**Written task:**
Return all entries verbatim; skip any pictures.

**Data records:**
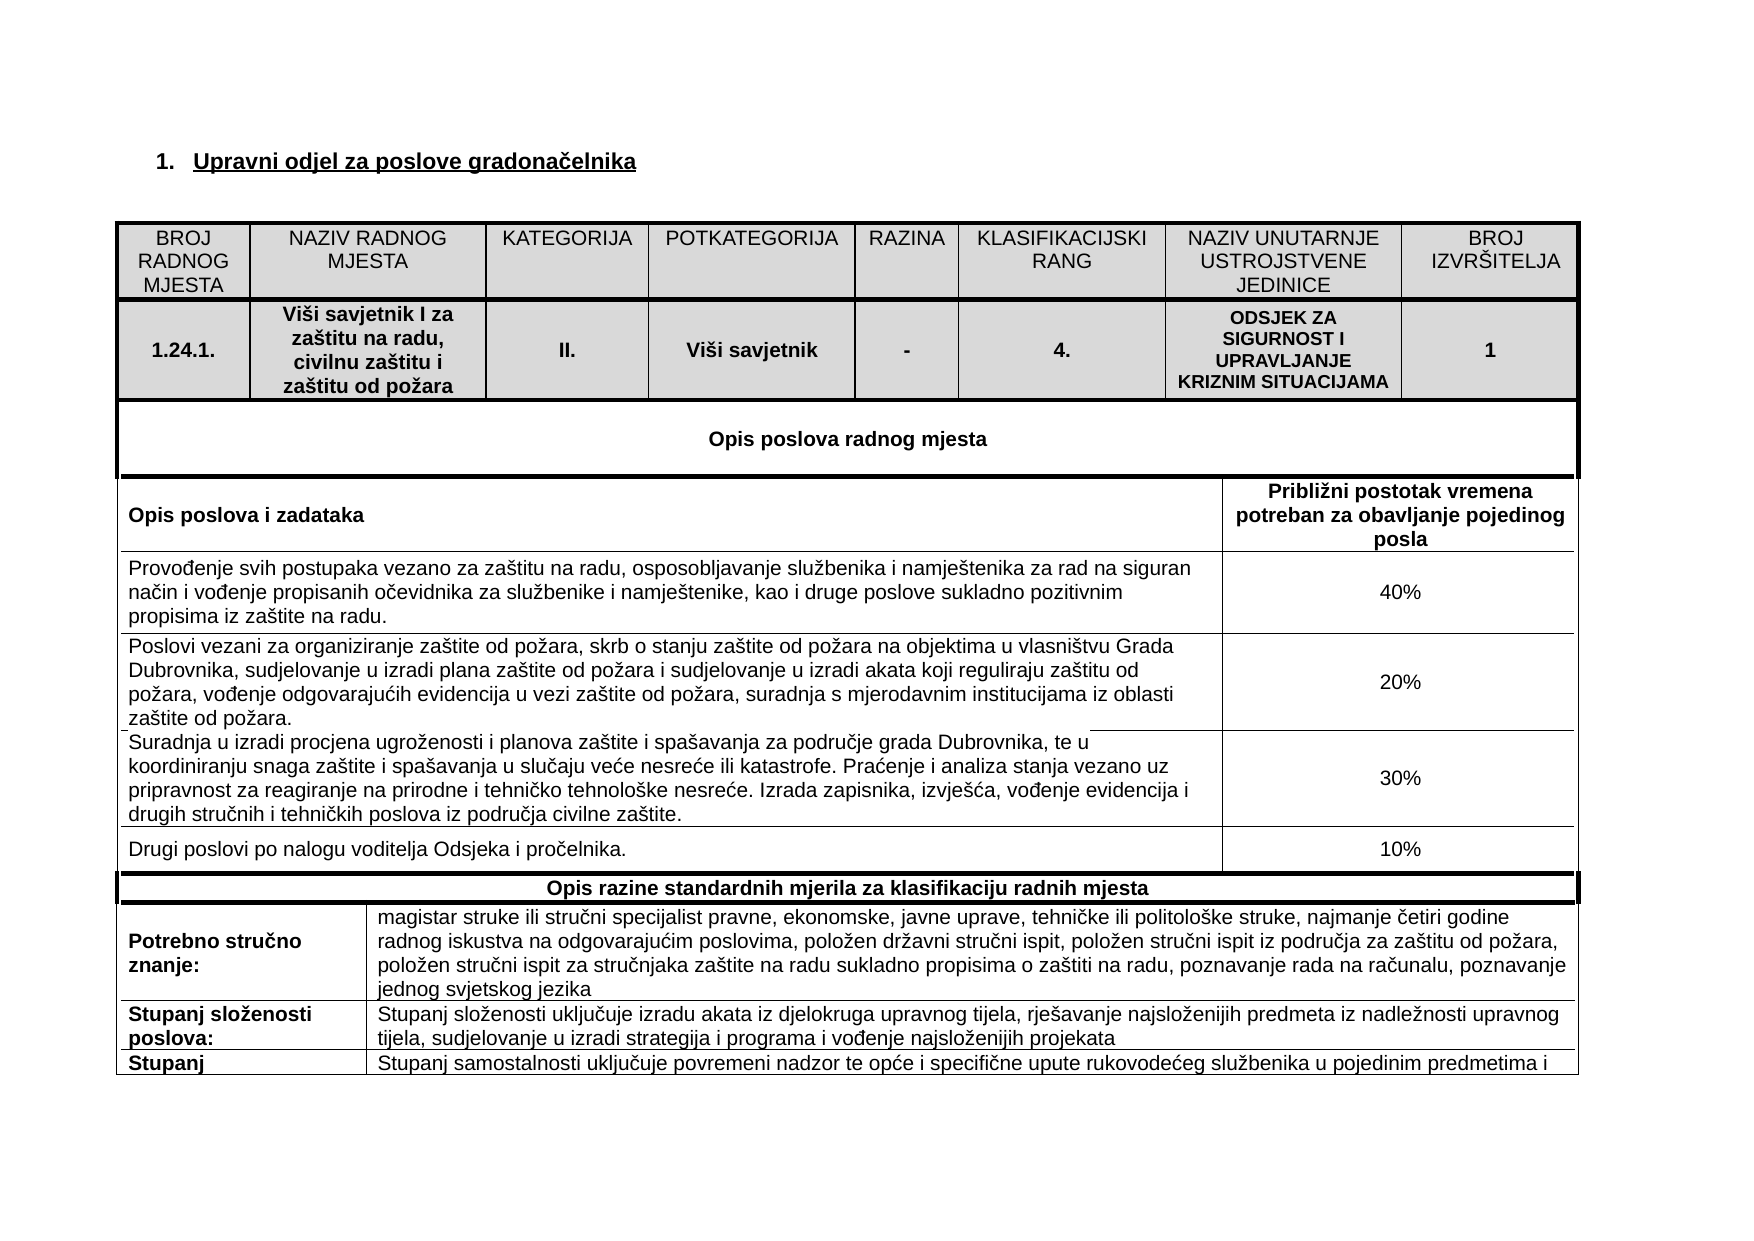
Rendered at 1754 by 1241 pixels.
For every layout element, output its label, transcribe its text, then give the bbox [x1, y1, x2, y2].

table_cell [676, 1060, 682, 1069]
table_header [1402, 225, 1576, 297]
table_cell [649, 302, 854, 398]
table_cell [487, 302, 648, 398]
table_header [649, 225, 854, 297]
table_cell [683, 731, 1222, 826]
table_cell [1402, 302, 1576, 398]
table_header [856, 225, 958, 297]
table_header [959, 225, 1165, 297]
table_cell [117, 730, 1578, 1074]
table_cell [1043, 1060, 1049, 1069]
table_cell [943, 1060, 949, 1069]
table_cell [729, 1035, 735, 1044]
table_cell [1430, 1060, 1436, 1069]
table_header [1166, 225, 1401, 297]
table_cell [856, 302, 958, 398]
list Upravni odjel za poslove gradonačelnika [156, 148, 1606, 174]
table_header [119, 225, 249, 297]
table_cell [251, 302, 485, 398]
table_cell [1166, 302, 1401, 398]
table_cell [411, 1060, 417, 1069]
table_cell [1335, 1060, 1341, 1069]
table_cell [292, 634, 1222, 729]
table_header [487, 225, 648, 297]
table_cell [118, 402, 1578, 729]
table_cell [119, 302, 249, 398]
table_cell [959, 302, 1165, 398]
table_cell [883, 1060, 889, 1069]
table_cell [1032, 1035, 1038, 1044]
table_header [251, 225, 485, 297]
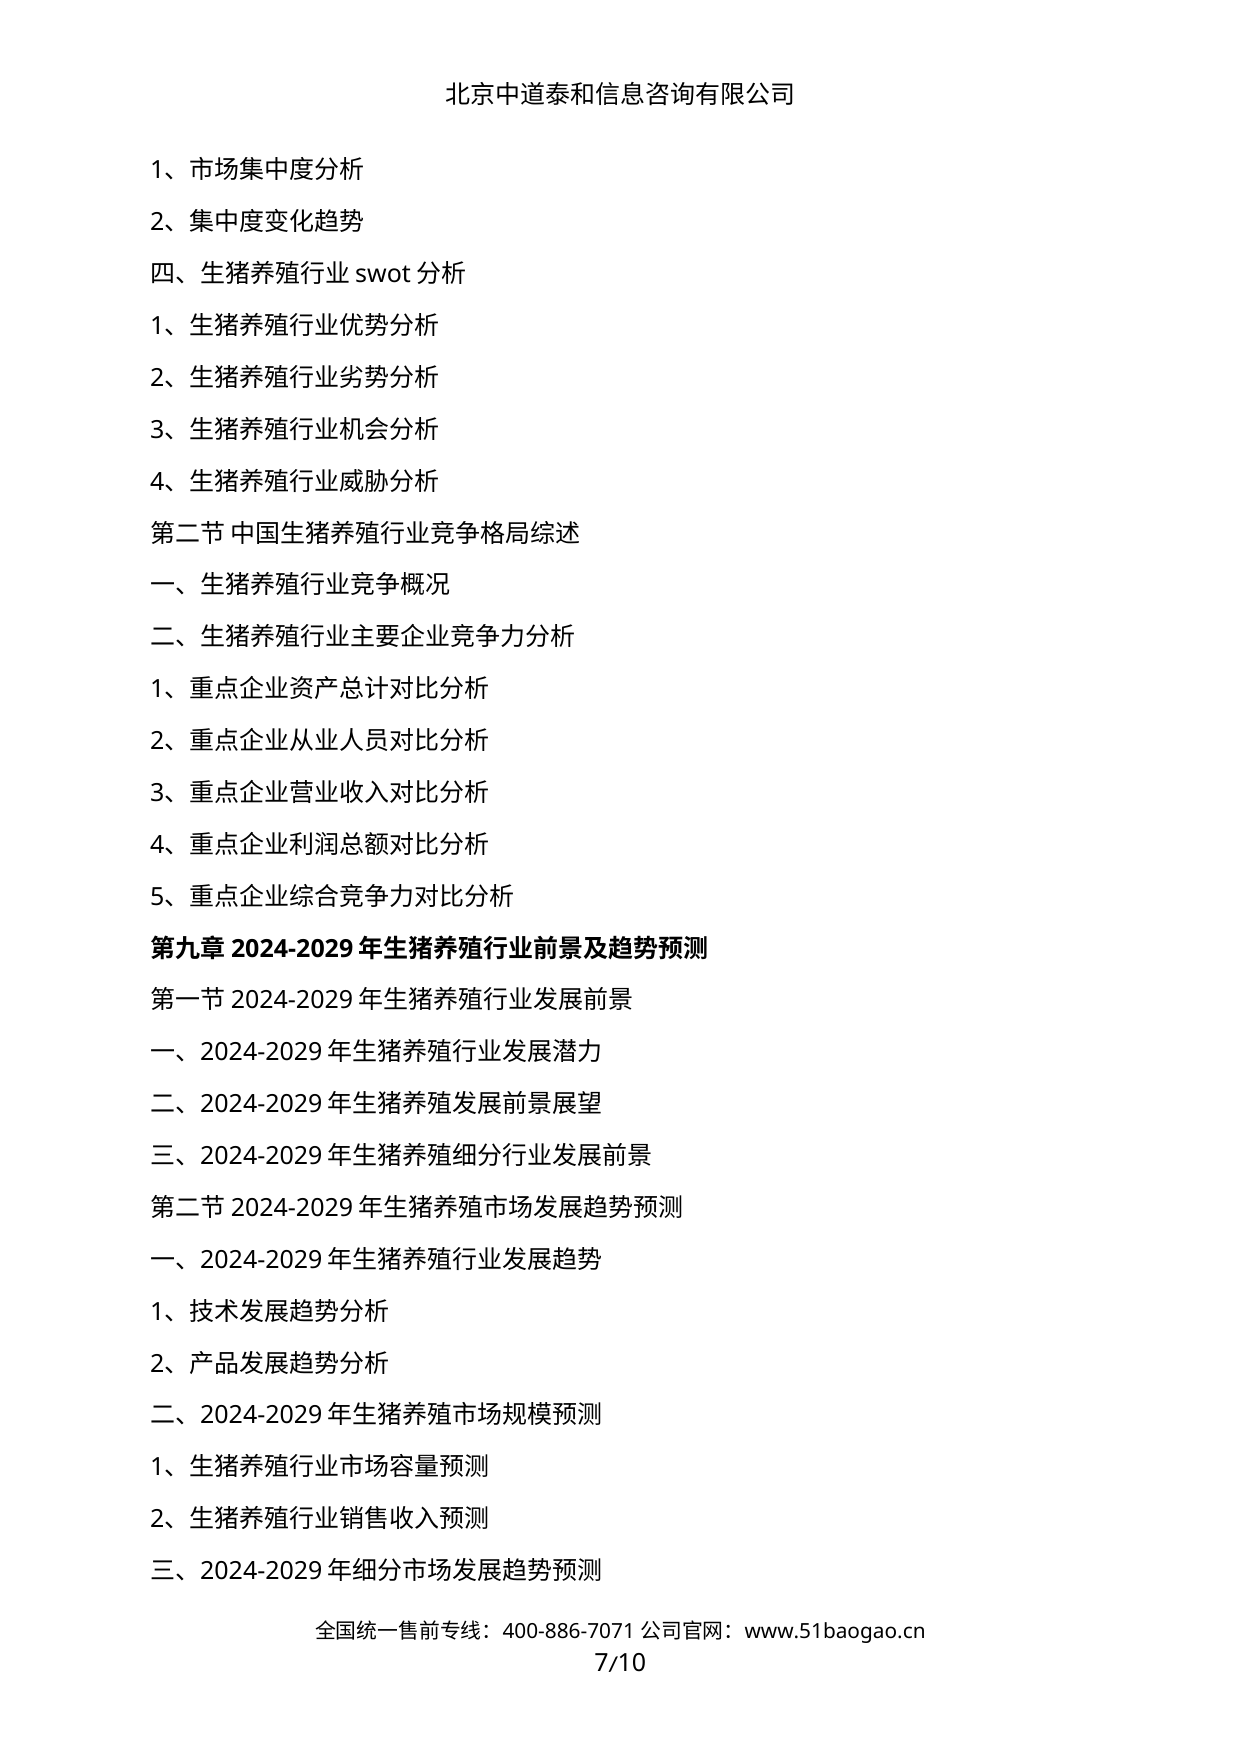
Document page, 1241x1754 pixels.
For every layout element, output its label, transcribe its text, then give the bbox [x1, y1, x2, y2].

text 第一节 2024-2029年生猪养殖行业发展前景 [150, 980, 1090, 1016]
text 第二节 2024-2029年生猪养殖市场发展趋势预测 [150, 1187, 1090, 1224]
text 1、市场集中度分析 [150, 150, 1090, 186]
text 三、2024-2029年细分市场发展趋势预测 [150, 1551, 1090, 1587]
text 三、2024-2029年生猪养殖细分行业发展前景 [150, 1136, 1090, 1172]
text 一、生猪养殖行业竞争概况 [150, 565, 1090, 601]
text 四、生猪养殖行业swot分析 [150, 254, 1090, 290]
text 1、重点企业资产总计对比分析 [150, 669, 1090, 705]
text 4、重点企业利润总额对比分析 [150, 824, 1090, 861]
text 4、生猪养殖行业威胁分析 [150, 461, 1090, 497]
text 一、2024-2029年生猪养殖行业发展潜力 [150, 1032, 1090, 1068]
text 1、技术发展趋势分析 [150, 1291, 1090, 1327]
text 3、重点企业营业收入对比分析 [150, 772, 1090, 809]
text 一、2024-2029年生猪养殖行业发展趋势 [150, 1239, 1090, 1276]
text 2、集中度变化趋势 [150, 202, 1090, 238]
text 2、生猪养殖行业劣势分析 [150, 357, 1090, 394]
text 第二节 中国生猪养殖行业竞争格局综述 [150, 513, 1090, 549]
text 第九章 2024-2029年生猪养殖行业前景及趋势预测 [150, 928, 1090, 964]
text 2、重点企业从业人员对比分析 [150, 721, 1090, 757]
text 1、生猪养殖行业优势分析 [150, 306, 1090, 342]
text 3、生猪养殖行业机会分析 [150, 409, 1090, 446]
text 2、产品发展趋势分析 [150, 1343, 1090, 1379]
text 二、2024-2029年生猪养殖发展前景展望 [150, 1084, 1090, 1120]
text 二、生猪养殖行业主要企业竞争力分析 [150, 617, 1090, 653]
text 二、2024-2029年生猪养殖市场规模预测 [150, 1395, 1090, 1431]
text 5、重点企业综合竞争力对比分析 [150, 876, 1090, 912]
text 2、生猪养殖行业销售收入预测 [150, 1499, 1090, 1535]
text 1、生猪养殖行业市场容量预测 [150, 1447, 1090, 1483]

**Expected answer:**
Rendered at 1754 by 1241 pixels.
For every layout element, output its label, transcribe its text, then give the bbox [x1, y1, x2, y2].

table_cell [676, 1060, 682, 1069]
table_header [1402, 225, 1576, 297]
table_cell [649, 302, 854, 398]
table_cell [487, 302, 648, 398]
table_header [649, 225, 854, 297]
table_cell [683, 731, 1222, 826]
table_cell [1402, 302, 1576, 398]
table_header [856, 225, 958, 297]
table_header [959, 225, 1165, 297]
table_cell [117, 730, 1578, 1074]
table_cell [1043, 1060, 1049, 1069]
table_cell [943, 1060, 949, 1069]
table_cell [729, 1035, 735, 1044]
table_cell [1430, 1060, 1436, 1069]
table_header [1166, 225, 1401, 297]
table_cell [856, 302, 958, 398]
list Upravni odjel za poslove gradonačelnika [156, 148, 1606, 174]
table_header [119, 225, 249, 297]
table_cell [251, 302, 485, 398]
table_cell [1166, 302, 1401, 398]
table_cell [411, 1060, 417, 1069]
table_cell [1335, 1060, 1341, 1069]
table_cell [292, 634, 1222, 729]
table_header [487, 225, 648, 297]
table_cell [118, 402, 1578, 729]
table_cell [119, 302, 249, 398]
table_cell [959, 302, 1165, 398]
table_cell [883, 1060, 889, 1069]
table_cell [1032, 1035, 1038, 1044]
table_header [251, 225, 485, 297]
Document page, 1241x1754 pixels.
For every layout element, output its label, transcribe its text, then give the bbox [x1, y1, x2, y2].

text 第一节 2024-2029年生猪养殖行业发展前景 [150, 980, 1090, 1016]
text 第二节 2024-2029年生猪养殖市场发展趋势预测 [150, 1187, 1090, 1224]
text 1、市场集中度分析 [150, 150, 1090, 186]
text 三、2024-2029年细分市场发展趋势预测 [150, 1551, 1090, 1587]
text 三、2024-2029年生猪养殖细分行业发展前景 [150, 1136, 1090, 1172]
text 一、生猪养殖行业竞争概况 [150, 565, 1090, 601]
text 四、生猪养殖行业swot分析 [150, 254, 1090, 290]
text 1、重点企业资产总计对比分析 [150, 669, 1090, 705]
text 4、重点企业利润总额对比分析 [150, 824, 1090, 861]
text 4、生猪养殖行业威胁分析 [150, 461, 1090, 497]
text 一、2024-2029年生猪养殖行业发展潜力 [150, 1032, 1090, 1068]
text 1、技术发展趋势分析 [150, 1291, 1090, 1327]
text 3、重点企业营业收入对比分析 [150, 772, 1090, 809]
text 一、2024-2029年生猪养殖行业发展趋势 [150, 1239, 1090, 1276]
text 2、集中度变化趋势 [150, 202, 1090, 238]
text 2、生猪养殖行业劣势分析 [150, 357, 1090, 394]
text 第二节 中国生猪养殖行业竞争格局综述 [150, 513, 1090, 549]
text 第九章 2024-2029年生猪养殖行业前景及趋势预测 [150, 928, 1090, 964]
text 2、重点企业从业人员对比分析 [150, 721, 1090, 757]
text 1、生猪养殖行业优势分析 [150, 306, 1090, 342]
text 3、生猪养殖行业机会分析 [150, 409, 1090, 446]
text 2、产品发展趋势分析 [150, 1343, 1090, 1379]
text 二、2024-2029年生猪养殖发展前景展望 [150, 1084, 1090, 1120]
text 二、生猪养殖行业主要企业竞争力分析 [150, 617, 1090, 653]
text 二、2024-2029年生猪养殖市场规模预测 [150, 1395, 1090, 1431]
text 5、重点企业综合竞争力对比分析 [150, 876, 1090, 912]
text 2、生猪养殖行业销售收入预测 [150, 1499, 1090, 1535]
text 1、生猪养殖行业市场容量预测 [150, 1447, 1090, 1483]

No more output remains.